Avoiding over-packaging – and plastic

Since the pandemic, consumers have paid significantly more attention to how their food is packaged, focusing on hygiene and food safety on the one hand, and freshness and the environment on the other – creating a tension that was explored in detail in last year’s Tetra Pak Index. As the pandemic unfolded, many consumers were willing (or even forced) to make a trade off; more packaging and waste for the benefit of increased safety and hygiene. Some countries and regions paused their bans on plastic bags or single-use plastics, prompting consumer concern that recent progress in reducing virgin plastics and recycling would be undermined.

Such consumer concerns emerge again this year. More than half of global respondents now say that they “really care” about how food and beverages are packaged. More than a third say they are choosing sustainable packaging (38%) and avoiding over-packaged products (36%). When asked about what changes they are likely to make in order to combat climate change specifically over the next year, avoiding excess packaging heads the bill, cited by 59% of respondents (versus 57% in 2020). This is particularly high in South Korea (79%) and China (70%).

Plastic in particular continues to be an issue for consumers, with 42% saying they are consciously using less since the pandemic – that’s more than the amount saying they have increased their shopping for online groceries.
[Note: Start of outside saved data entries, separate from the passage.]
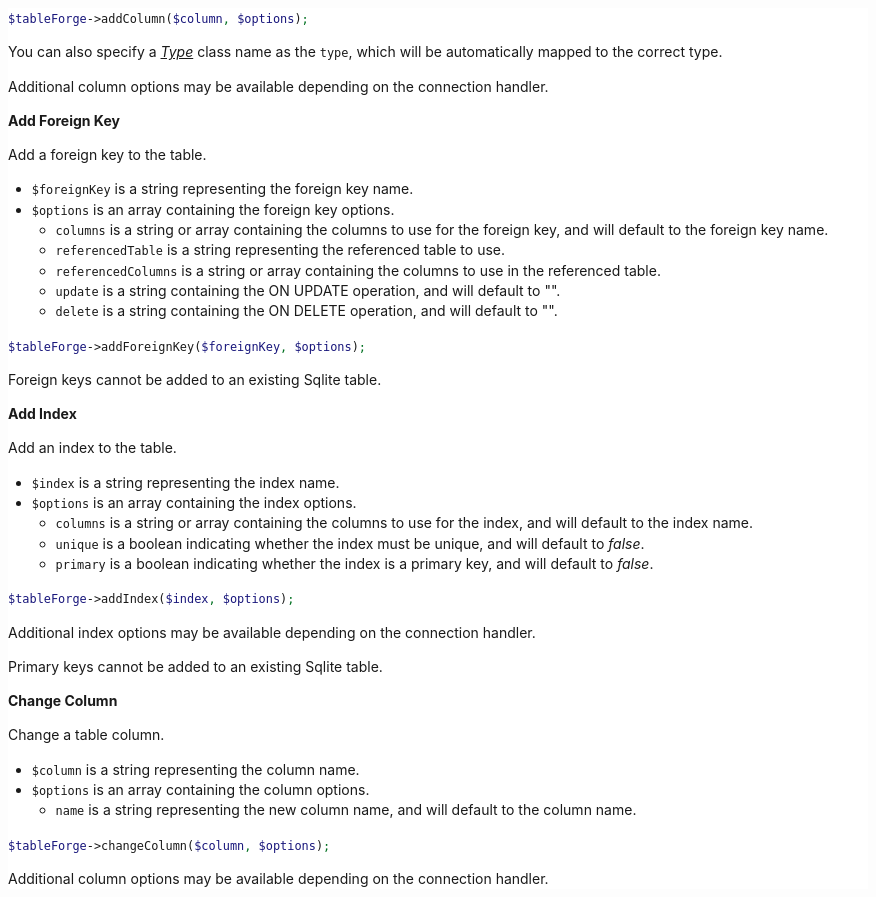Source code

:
 ```php
$tableForge->addColumn($column, $options);
```
You can also specify a [*Type*](https://github.com/elusivecodes/FyreTypeParser#types) class name as the `type`, which will be automatically mapped to the correct type.

Additional column options may be available depending on the connection handler.

**Add Foreign Key**

Add a foreign key to the table.

- `$foreignKey` is a string representing the foreign key name.
- `$options` is an array containing the foreign key options.
    - `columns` is a string or array containing the columns to use for the foreign key, and will default to the foreign key name.
    - `referencedTable` is a string representing the referenced table to use.
    - `referencedColumns` is a string or array containing the columns to use in the referenced table.
    - `update` is a string containing the ON UPDATE operation, and will default to "".
    - `delete` is a string containing the ON DELETE operation, and will default to "".

```php
$tableForge->addForeignKey($foreignKey, $options);
```

Foreign keys cannot be added to an existing Sqlite table.

**Add Index**

Add an index to the table.

- `$index` is a string representing the index name.
- `$options` is an array containing the index options.
    - `columns` is a string or array containing the columns to use for the index, and will default to the index name.
    - `unique` is a boolean indicating whether the index must be unique, and will default to *false*.
    - `primary` is a boolean indicating whether the index is a primary key, and will default to *false*.

```php
$tableForge->addIndex($index, $options);
```

Additional index options may be available depending on the connection handler.

Primary keys cannot be added to an existing Sqlite table.

**Change Column**

Change a table column.

- `$column` is a string representing the column name.
- `$options` is an array containing the column options.
    - `name` is a string representing the new column name, and will default to the column name.

```php
$tableForge->changeColumn($column, $options);
```

Additional column options may be available depending on the connection handler.
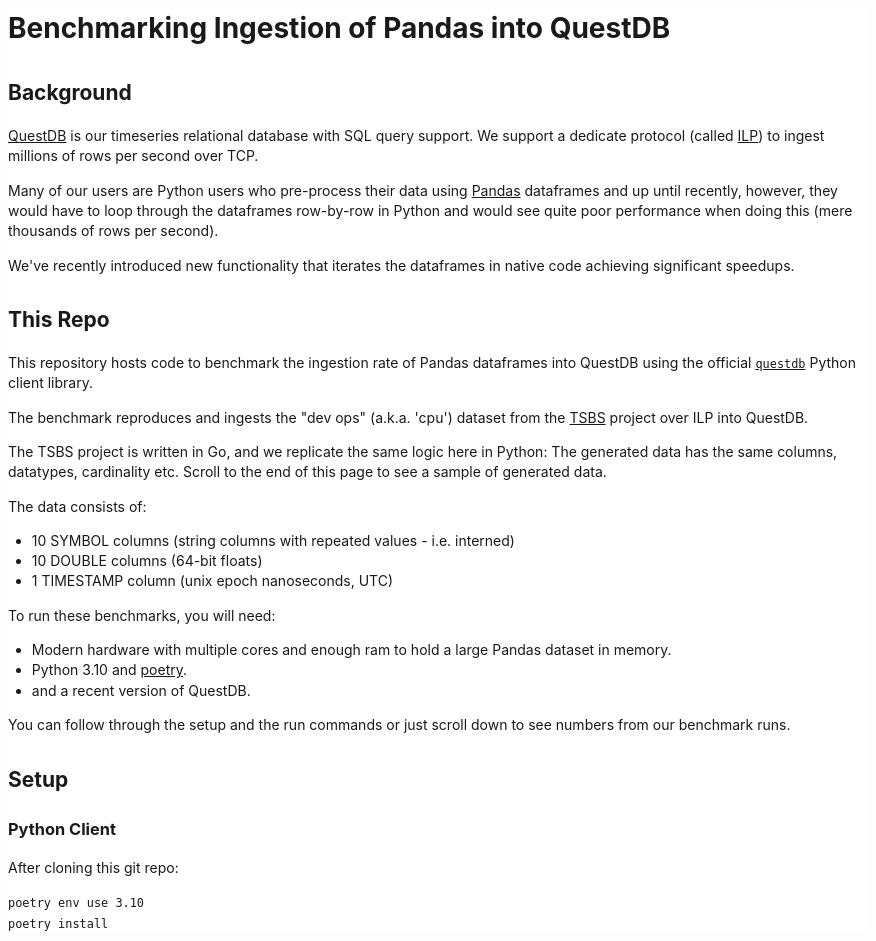 # Benchmarking Ingestion of Pandas into QuestDB

## Background
[QuestDB](https://questdb.io/) is our timeseries relational database with SQL
query support. We support a dedicate protocol (called
[ILP](https://questdb.io/docs/reference/api/ilp/overview/)) to ingest millions
of rows per second over TCP.

Many of our users are Python users who pre-process their data using
[Pandas](https://pandas.pydata.org/) dataframes and up until recently, however,
they would have to loop through the dataframes row-by-row in Python and would
see quite poor performance when doing this (mere thousands of rows per second).

We've recently introduced new functionality that iterates the dataframes in
native code achieving significant speedups.

## This Repo

This repository hosts code to benchmark the ingestion rate of
Pandas dataframes into QuestDB using the official
[`questdb`](https://py-questdb-client.readthedocs.io/en/latest/)
Python client library.

The benchmark reproduces and ingests the "dev ops" (a.k.a. 'cpu') dataset from
the [TSBS](https://github.com/timescale/tsbs) project over ILP into QuestDB.

The TSBS project is written in Go, and we replicate the same logic here in
Python: The generated data has the same columns, datatypes, cardinality etc.
Scroll to the end of this page to see a sample of generated data.

The data consists of:
* 10 SYMBOL columns (string columns with repeated values - i.e. interned)
* 10 DOUBLE columns (64-bit floats)
* 1 TIMESTAMP column (unix epoch nanoseconds, UTC)

To run these benchmarks, you will need:
* Modern hardware with multiple cores and enough
ram to hold a large Pandas dataset in memory.
* Python 3.10 and [poetry](https://python-poetry.org/).
* and a recent version of QuestDB.

You can follow through the setup and the run commands or just scroll down to see
numbers from our benchmark runs.

## Setup

### Python Client

After cloning this git repo:

```bash
poetry env use 3.10
poetry install
```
Opportunity – Packaging innovation

Consumers clearly care about the environment and waste, and 61% of respondents in our environment research expect food and beverage companies to lead the way in finding solutions – ahead of the government (on 60%) and packaging companies (on 57%). There is an opportunity for those that do: 84% of respondents say the usage of environmentally sound packaging would make them more likely to consider the brand.

Opportunity – Education and information

As consumers strive to take more action, a clear knowledge gap is emerging, with more than a third of respondents saying they are searching for information on how to sort and recycle properly, as well as advice on how to limit food and packaging waste. There is an opportunity for brands to demonstrate sustainability leadership by helping to provide such information.

Opportunity – Carton wins online

According to our e-commerce study, consumers rate carton as the ideal packaging material overall for online purchases of the categories researched.32 It is appreciated for a variety of reasons, but the top three perceived advantages all relate to the environment: it is recyclable (40%); it is environmentally sound (35%); and it is easy to flatten when sorting into the recycling bin (34%). This suggests that the properties of the package can boost a product’s sustainability credentials, especially online.

Case study – Valio, Russia

Valio milk package

In November 2020, Valio became the first company in Russia to offer its locally produced milk range in renewable carton packages. By choosing Tetra Brik® Aseptic Edge – a renewable carton package, made mainly of paperboard and sugarcane-based plastic – Valio is expecting to reduce fossil-based plastic in its packaging by 52 tonnes per year and significantly cut its greenhouse gas (GHG) emissions by up to 98.5 tonnes of CO2-eq. a year. Put another way, that’s approximately equivalent to the amount produced by a car driving 1,894 times around the equator.

To coincide with the introduction of the new package, Valio also launched Russia’s first capsule collection of designer clothing made entirely from recycled materials and recycled fabrics. The Valio Plant & Milk Design collection features T-shirts fashioned from a fabric dubbed “milk silk”, which is made from milk that is unfit for human consumption and discarded on the farm. The range also includes items crafted from Pure Waste fabric, which is made from residues from the tailoring of Tiruppur, the epicentre of the knitwear industry in India. The decorative details on the products are made from granules, derived from polymers and aluminium components that are separated when recycling carton packages.

Case study – Yew Tree Dairy, UK

Package line-up

Yew Tree Dairy is one of the UK’s largest family-owned milk processing companies. It supplies milk, cream and skimmed milk powder mainly to the foodservice sector throughout the UK and Europe. Having entered UK supermarkets last year, the dairy player recently made the decision to add cartons to the packaging portfolio associated with its white milk range. To answer consumers’ growing sustainability requirements, Yew Tree Dairy went for Tetra Rex® Plant-based, the world’s first fully renewable package. Launched in 2014 and manufactured solely with paperboard and sugar cane-based plastic, the solution has collected multiple awards and generated a solid sales success, with more than 3.5 billion units distributed across the globe to date.

A key deciding factor for Yew Tree Dairy to initiate their partnership with Tetra Pak was the availability of end-to-end traceability of all packaging materials, including the plant-based plastics, plus detailed operational data on the Tetra Pak® TR/27 and Tetra Pak® TR/28 filling machines to demonstrate their performance. The move is also expected to help the dairy player to differentiate its offering, in a market currently dominated by large size HDPE and PET bottles.

Yew Tree Dairy started to supply chilled white milk in the new packages into foodservice in November and is planning to enter one of the main UK retailers with this renewable package – from early 2022.